Aquele ar de fim de tarde, a casa e a venda vazias estavam muito diferentes.

Antes era o bar dos amigos, crianças buscavam algum alimento para o jantar, anotando na caderneta dos pais, eram tempos de outra alegria.

Mas agora não.

Os amigos ja não tinham o que festejar, as familias por mais que sua tia não os negasse. Não tinham mais a generosidade de seu tio Mauricio.

Era um luto insuportável.

Ela ainda estava muito abalada pela morte do marido e Davi precisa a todo custo se manter forte e tentar tocar a vida, sua consciência não o deixava em paz, não poderia sequer imaginar suas vidas voltando ao normal e o assassino solto.

Quando estava quase fechando, escutou um barulho de passos na entrada do armazém, pegou o antigo revólver do tio, uma Glock Taurus, olhou a munição e arma e ainda estava carregada.

O final da tarde deixava apenas uma pequena sombra em frente ao balcão, aquela meia luz, encurvou o corpo para não ficar totalmente exposto em meio às prateleiras e parou um instante fitando pra ver se reconhecia a pessoa.

- Boa tarde quem é? Disse sem perceber gostas de suor se formando em sua testa e mãos.

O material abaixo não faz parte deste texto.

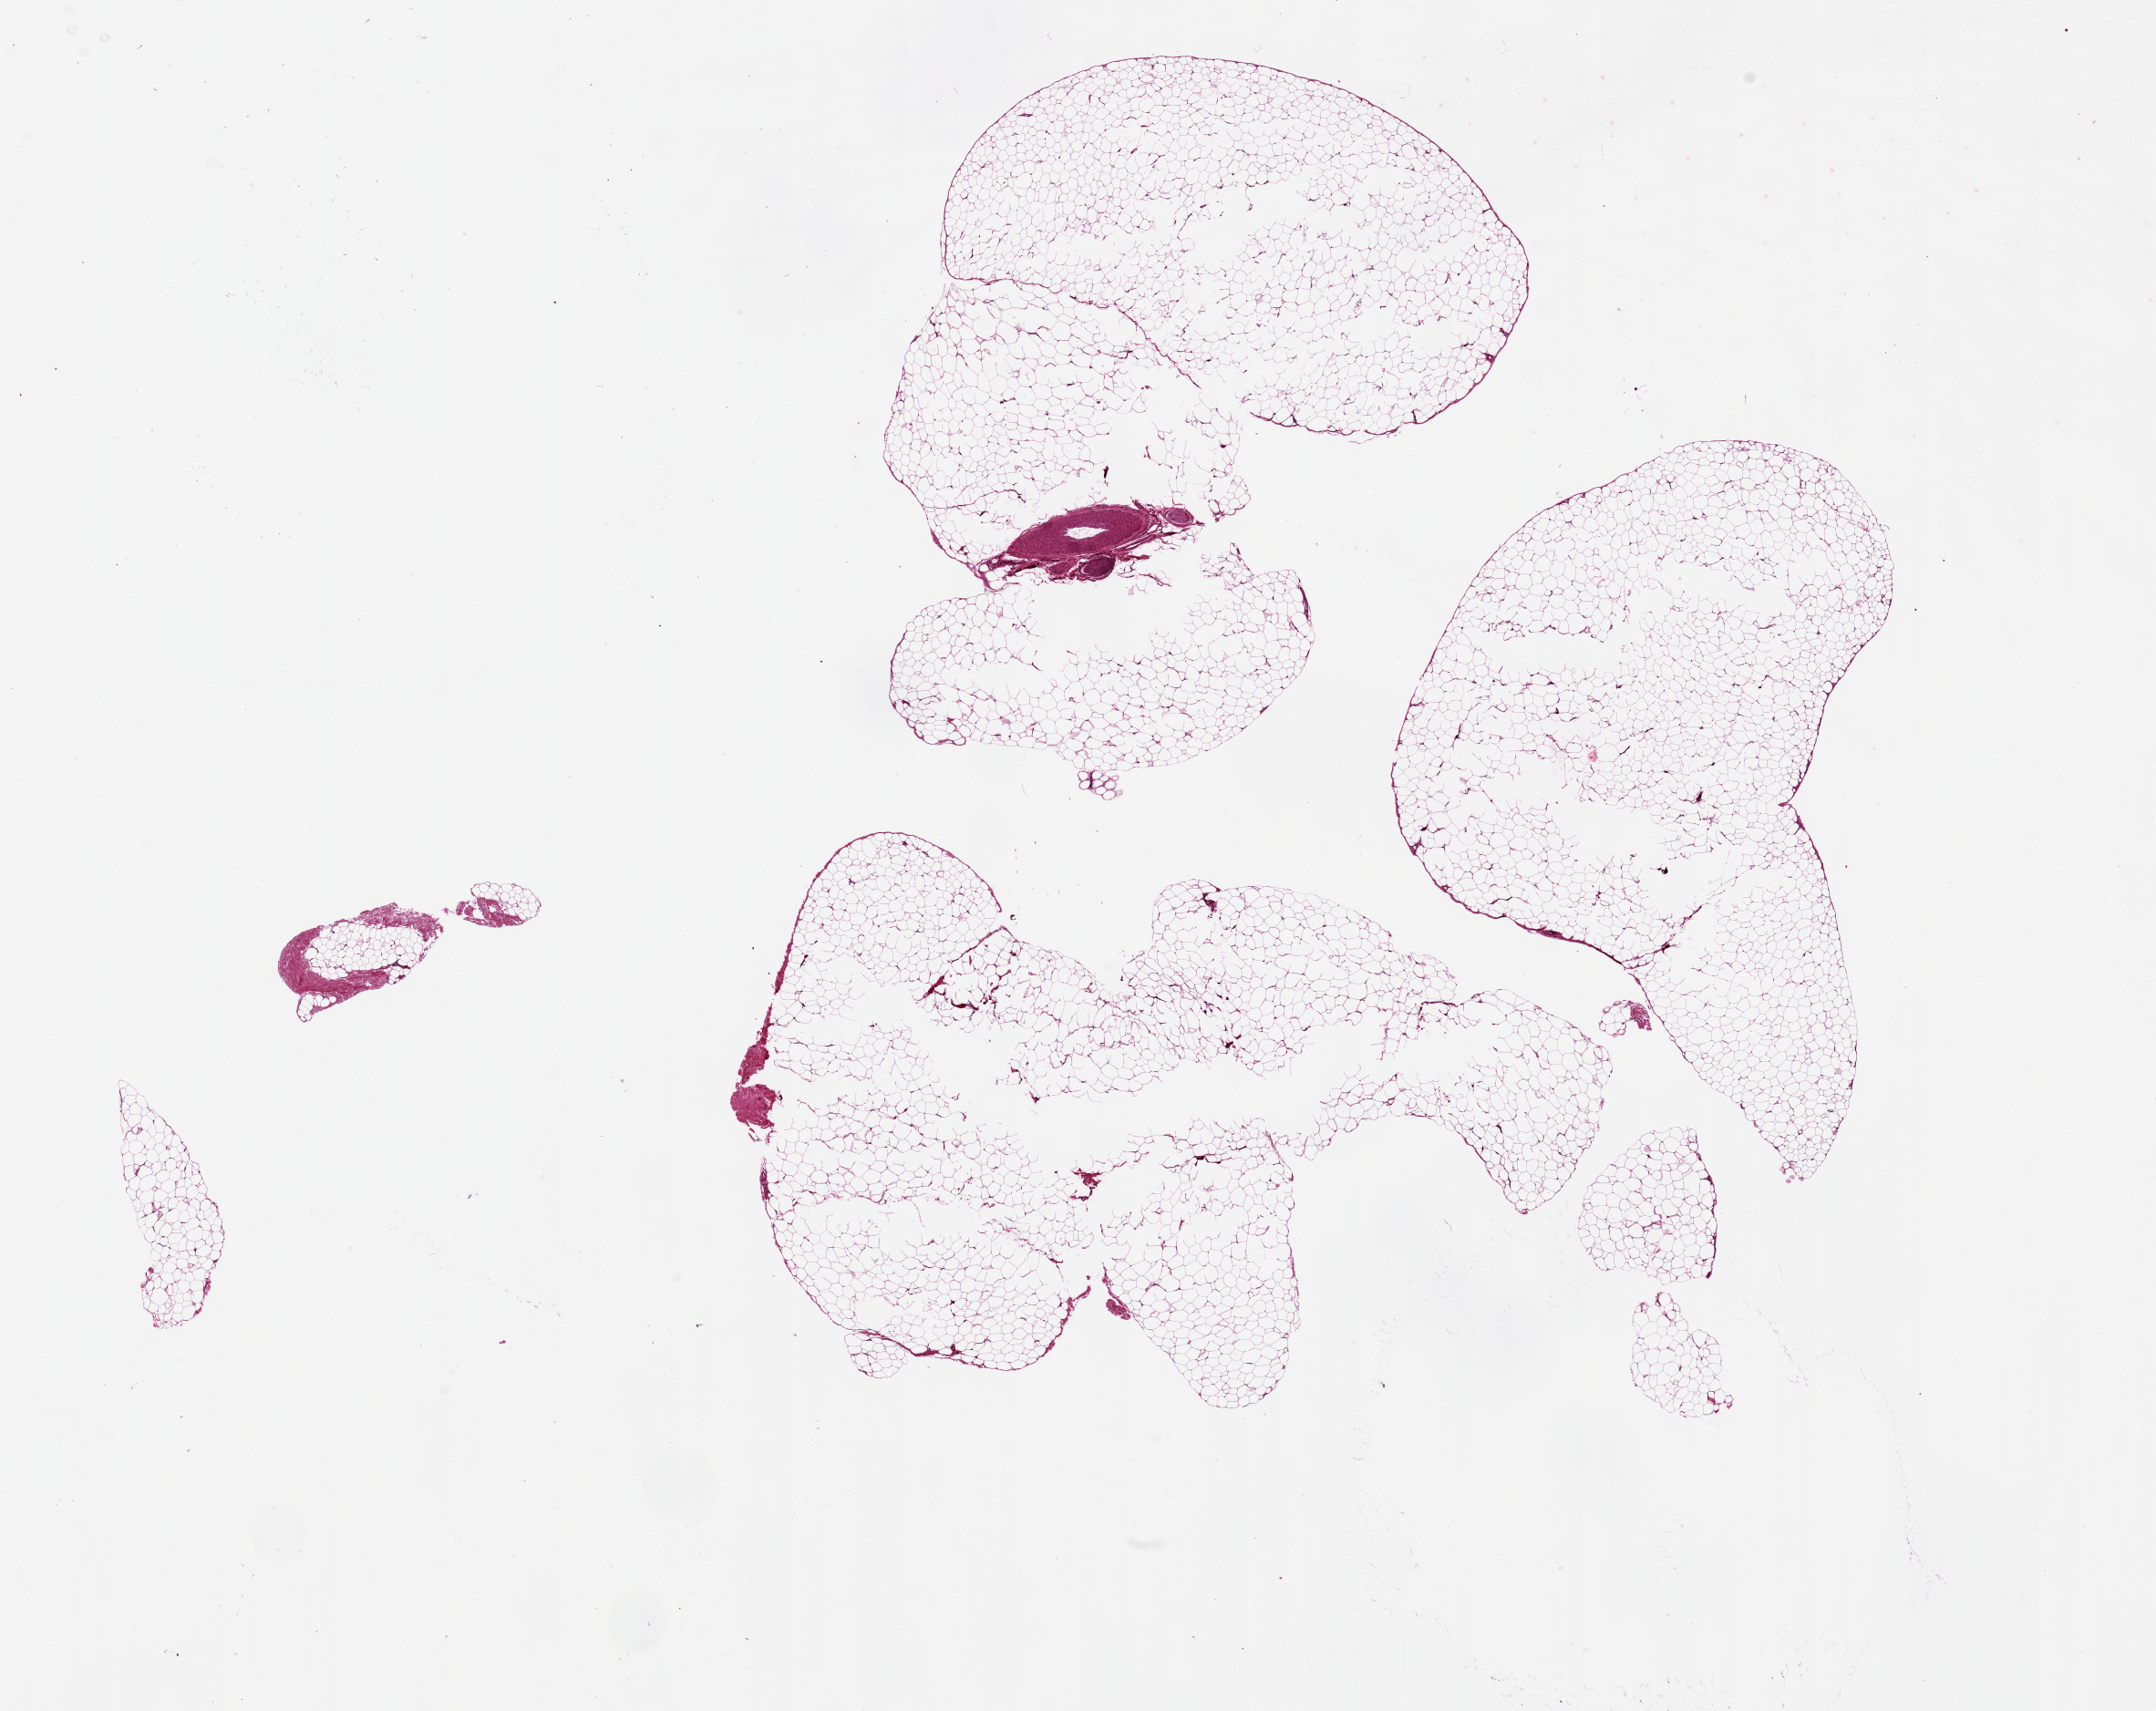
Digitized hematoxylin and eosin (H&E)-stained section, brightfield — low-resolution overview of the scanned area, about 18.7 x 14.8 mm. PAXgene-fixed paraffin-embedded (PFPE) section. Sampled site (target tissue): adipose tissue. Tissue donor sample. Donor: male.
Reviewer comment on this tissue sample: OK for analysis.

- Sou eu Davi, dona Carmem.

Dona Carmem era uma típica Bougaviliana, nunca tinha saído da cidade, casou aos 15 anos com o senhor Edmundo Groes, que todos chamavam de Bigode.

Usava saias tão longas que quase se arrastavam no chão, não teve filhos, as pessoas mais maldosas dizem que ela não quis engravidar para ter mais tempo para cuidar da vida dos outros.

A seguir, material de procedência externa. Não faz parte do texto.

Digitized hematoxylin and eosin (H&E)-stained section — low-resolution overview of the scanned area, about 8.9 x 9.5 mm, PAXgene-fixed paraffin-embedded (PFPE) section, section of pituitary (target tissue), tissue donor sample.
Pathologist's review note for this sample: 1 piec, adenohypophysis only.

Mas o que poucos sabem é que a coitada quando mais nova perdeu três filhos depois do parto, um deles nem conseguiu enterrar.

Bougainville é muito burocrática quando morre alguma criança, seu tio sempre repreendia quando alguém falava mal dela.

"Vocês não sabem o que a pessoa já passou!

Mas a verdade é que em questão de informação era previlegiada, sabia tudo de todos e não tinha nenhum pudor de comentar.

Ele foi até o balcão com o rosto corando de alívio e um pouco de vergonha.

  Na verdade estava menos envergonhado daquela senhora do que de si mesmo, por imaginar que poderia ser o assassino do seu tio e invés de feliz pela oportunidade de vingá-lo ficou coberto de medo.

-Desculpe dona Carmem eu não vi que era a senhora, falou guardando a Glock dessa vez na cintura.

Enquanto estivesse sozinho aquele seria o lugar dela apartir de agora.

- Eu entendo Davi mas não deixe isso tudo transformar você em uma coisa que não é, disse ela entregando a sacola.

- Claro dona Carmen, falou pesando a linguiça defumada que ela comprava quase todos os dias, sempre achou que fosse apenas para sair de casa pois o marido dela era um homem bem severo.

- Davi seu tio era um homem muito ingênuo e bom, isso foi fatal, ela se aproveitou disso para atacá-lo, você é igual a ele, cuidado, mas não fique se envenando contra o mundo filho.

Ele então tomou um susto que quase deixou a linguiça com as sacolas e tudo cair no chão.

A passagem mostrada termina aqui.